Data provided START

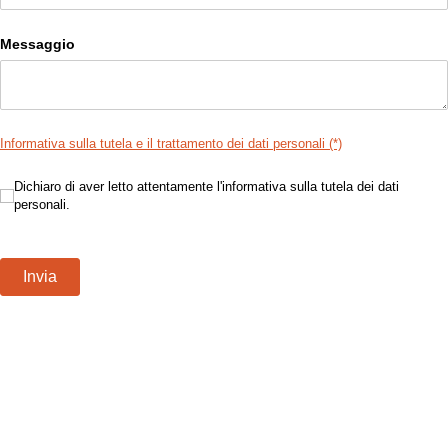
Messaggio
Informativa sulla tutela e il trattamento dei dati personali (*)
Dichiaro di aver letto attentamente l'informativa sulla tutela dei da
Dichiaro di aver letto attentamente l'informativa sulla tutela dei dati
personali.
Invia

Data provided END

### What this task involves
The answer must match the entries above line for line, with the pictures dropped.

### Your response
Messaggio
Informativa sulla tutela e il trattamento dei dati personali (*)
Dichiaro di aver letto attentamente l'informativa sulla tutela dei da
Dichiaro di aver letto attentamente l'informativa sulla tutela dei dati
personali.
Invia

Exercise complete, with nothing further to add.